Medicine Digest

21 May 2024

Exome Sequencing Study Uncovers Mutations in Nine Genes Linked to Childhood Epilepsy

← Back to catalog


August 12, 2013By a GenomeWeb staff reporter

NEW YORK (GenomeWeb News) – Researchers from the Epi4K consortium and the Epilepsy Phenome/Genome Project have identified mutations in nine genes linked to two childhood forms of epilepsy, they reported in an online, earlyNature paper yesterday.

Epilepsy is caused by the misfiring of nerve cells in the brain that bring about seizures as well as other symptoms, and these childhood epileptic encephalopathies are severe forms of the disorder that affect about one in 2,000 children, according to the researchers. In this study, the consortium narrowed in on two classic types of the disease, infantile spasms and Lennox-Gastaut Syndrome. Infantile spasms often lead to Lennox-Gastaut Syndrome, the researchers noted.

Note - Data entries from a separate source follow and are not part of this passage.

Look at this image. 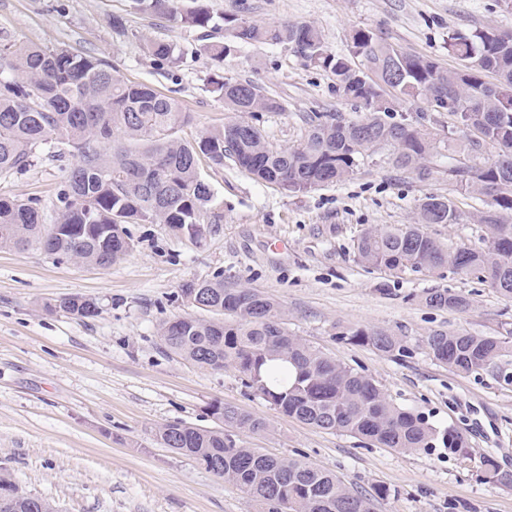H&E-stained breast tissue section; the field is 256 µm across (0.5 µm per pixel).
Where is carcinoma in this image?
I'll list each match as a JSON object with an SVG mask.
<instances>
[{
  "label": "carcinoma",
  "instance_id": "obj_1",
  "mask_svg": "<svg viewBox=\"0 0 512 512\" xmlns=\"http://www.w3.org/2000/svg\"><path fill=\"white\" fill-rule=\"evenodd\" d=\"M139 9L182 27L207 28L213 20L201 7L174 6V0H134ZM224 29L243 43L283 44L306 62L336 77L344 96L365 111L361 118L341 112H308L301 117L305 135L295 147L274 149L255 125L237 119L190 142L177 135L189 122L175 99L152 87L127 82L112 65L65 47L0 42V176L19 173L48 153L70 156L59 212L45 224L36 199H0V248L36 247L59 259L104 269L134 249L129 224H165L191 238L204 232L202 216L214 193L201 175L198 154L224 166L231 160L259 182L289 193H306L351 177L375 147H393V164L419 182L433 174L437 133L419 122L391 117L385 97L391 88L405 99L424 97L451 104L450 115L467 141L466 158L448 163L455 188L484 198L479 216L480 244L446 247L425 230L428 224H456L460 214L450 199L424 198L412 224L383 225L357 241L361 262L395 271L448 268L475 272L500 294L512 297V31L479 28L448 37V54L458 66L448 69L408 53L371 30L355 29L345 56L328 51L323 34L305 22L256 23L222 17ZM152 56L176 61V46L153 42ZM203 52L217 62L231 51L210 42ZM493 75L495 82L485 77ZM224 107L240 114L280 112L274 95L249 81L209 80ZM496 154L480 155L486 147ZM183 299L200 294L203 316L186 314L162 321V346L182 360L212 370L232 367L278 412L316 429L347 433L378 447L402 453L436 448L454 459L471 457L468 436L459 428L435 426L395 403L373 378L329 357L290 334L283 312L271 297L251 288L224 286L220 275L180 288ZM424 302L438 309L464 311L466 298L429 289ZM49 312L75 319L100 313L97 299L68 296L47 304ZM348 344L369 346L381 354L406 358L413 349L403 336L384 329L356 328L339 336ZM427 355L458 375L490 373L512 383L506 368L512 334L487 336L465 331L432 332L423 340ZM221 426L198 428L182 421L157 428L158 441L262 505L265 512H374V500L337 474L299 459H282L239 445L224 427L261 432L265 419L222 403ZM485 478L512 485V474L493 459L482 460ZM12 492L9 512H56L47 498L19 492L0 476V488Z\"/></svg>",
  "mask_w": 512,
  "mask_h": 512
}]
</instances>
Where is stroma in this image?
I'll list each match as a JSON object with an SVG mask.
<instances>
[{
	"instance_id": "obj_1",
	"label": "stroma",
	"mask_w": 512,
	"mask_h": 512,
	"mask_svg": "<svg viewBox=\"0 0 512 512\" xmlns=\"http://www.w3.org/2000/svg\"><path fill=\"white\" fill-rule=\"evenodd\" d=\"M214 17L237 15L261 23L306 22L318 27L330 52L349 51L348 36L363 28L404 51L455 67L448 37L492 27L512 30L504 0H202ZM125 29L113 30V18ZM223 25L184 28L136 8L133 0H0V41L68 46L108 60L115 75L177 99L194 140L232 114L210 90L220 74L275 95L282 112L252 122L278 148L298 144L305 112L360 116L334 76L305 63L284 45H236L218 63L202 44L228 41ZM175 44L178 63L153 58L148 45ZM409 120L436 129L442 149L434 174L418 182L377 147L350 180L303 194L254 181L232 163L200 169L214 192L205 231L192 238L163 224H132L134 251L106 269H91L36 248L0 249V473L22 492L53 501L59 512H257L247 495L187 457L160 445L156 429L172 421L215 427L211 404L222 402L269 423L262 432L234 431L247 447L298 458L331 470L354 490L386 487L375 512H512V487L485 479L491 456L512 473V384L490 374L463 377L435 364L422 341L436 330L489 335L512 329V298L475 276L441 268L393 274L359 261L366 230L413 223L429 195L450 198L456 224L428 233L452 246L477 245L479 196L448 181V153L462 140L447 113L427 100L401 103ZM66 169L43 155L27 171L0 176V198L39 200L53 221ZM223 276L225 285L276 299L291 334L371 376L398 404L438 426L468 435L473 454L450 459L436 451L404 454L346 433H327L274 410L235 369H203L162 347L160 321L189 313L182 285ZM467 297L466 311L427 306L429 289ZM91 296L100 314L79 320L48 313L44 303ZM383 328L406 337L405 359L338 340L352 328Z\"/></svg>"
}]
</instances>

Unlike some diseases, many of the genetic mutations associated with severe childhood epilepsies appear to be new mutations that are not inherited, Randall Stewart, a program director at the National Institute of Neurological Disorders and Stroke, which was one of the funders of the project, said in a statement.

The Epi4K study and the Epilepsy Phenome/Genome Project began in 2012 and 2007, respectively, to search for genetic mutations underlying epilepsy. In particular, the Epi4K group, led by David Goldstein at Duke University, is tasked with sequencing and analyzing the DNA of 4,000 epilepsy patients and their relatives to search for mutations.

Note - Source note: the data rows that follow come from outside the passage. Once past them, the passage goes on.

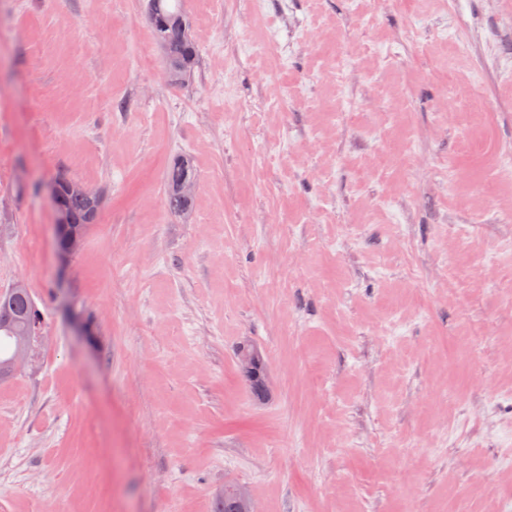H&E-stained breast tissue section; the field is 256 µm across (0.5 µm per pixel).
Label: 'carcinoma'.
Instances as JSON below:
<instances>
[{"label":"carcinoma","instance_id":"carcinoma-1","mask_svg":"<svg viewBox=\"0 0 512 512\" xmlns=\"http://www.w3.org/2000/svg\"><path fill=\"white\" fill-rule=\"evenodd\" d=\"M147 9L152 15L164 21L162 26H152L156 44L162 53L170 78L180 83L191 76L197 63L198 51L185 16L182 0H147ZM166 208L173 214L184 215L191 206V199L183 191V186L193 180L192 165L188 158H178L166 171ZM99 197L94 192L90 196L68 195L63 201L62 210L72 224H85ZM7 314L11 329L0 328V364L9 361L16 351V337L31 323H41V314L32 302L29 291L17 290L0 293V315ZM238 363L241 369L256 367L266 370L263 354L251 345L238 350ZM245 487L237 484L224 486L214 505V512H244L247 507L242 491Z\"/></svg>","mask_w":512,"mask_h":512}]
</instances>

Using exome sequencing of 264 trios of epilepsy patients and their parents — a subset of the main group comprised of patients who are the only ones in their family with epilepsy — Goldstein and his colleagues searched for de novo mutations that could be at the root of the patients disease. From this, they found 439 putative de novo mutations, 329 of which were confirmed by Sanger sequencing.

Nine genes containing such de novo SNVs showed up in two or more of the probands, and five of those had been linked previously to epileptic encephalopathy. Two of the remaining genes, GABRB3 and ALG13, contained a number of mutations each and had never been linked before to epileptic encephalopathy. Goldstein and his team calculated that the final two genes actually appear in their dataset by chance alone.

The take-home is that a lot of these kids have genetic changes that are unique to them, said UCSFs Elliott Sherr, a principal investigator of the Epi4K Epileptic Encephalopathy project. Most of these genes have been implicated in these or other epilepsies [but] others were genes that have never been seen before.

The investigators also determined that the epileptic encephalopathy-related genes they uncovered were located in regions of the genome that dont tolerate change well. Through a scoring system they developed that drew on human population polymorphic data, they found that putatively damaging epileptic encephalopathy-linked genes were among the most intolerant to mutations. Some 90 genes, they added, are including among those intolerant ones and may confer risk of disease, with each mutation conferring a high risk.

Further, the genes linked to the disease were overrepresented by genes also affecting ion channels as well as ones linked to autism spectrum disorder, intellectual disability, and Fragile X Syndrome.

Through a protein-protein interaction analysis of the genes associated with infantile spasms and Lennox-Gastaut Syndrome, the researchers closed in on a network comprised of 71 proteins. Six of the genes the researchers uncovered with de novomutations are known genes linked to epileptic encephalopathy, according to the Online Mendelian Inheritance in Man database. The network contains other epileptic encephalopathy-related genes that had not been picked up by the exome study, the researchers noted.

The researchers further pointed out six mutations that all affect subunits of the GABA ionotropic receptor, saying that this — and other interactions they observed — offers support for the hypothesis that rare variants linked to disease may converge on related pathways.

One of the most fascinating and promising findings in this study is that many of the gene mutations affect molecules that are involved in a relatively limited number of cellular pathways, said UCSFs Daniel Lowenstein, who is one of the leaders of the Epilepsy Phenome/Genome Project. This suggests that it may be sufficient to target therapies at a limited set of pathways rather than every mutated protein in every patient.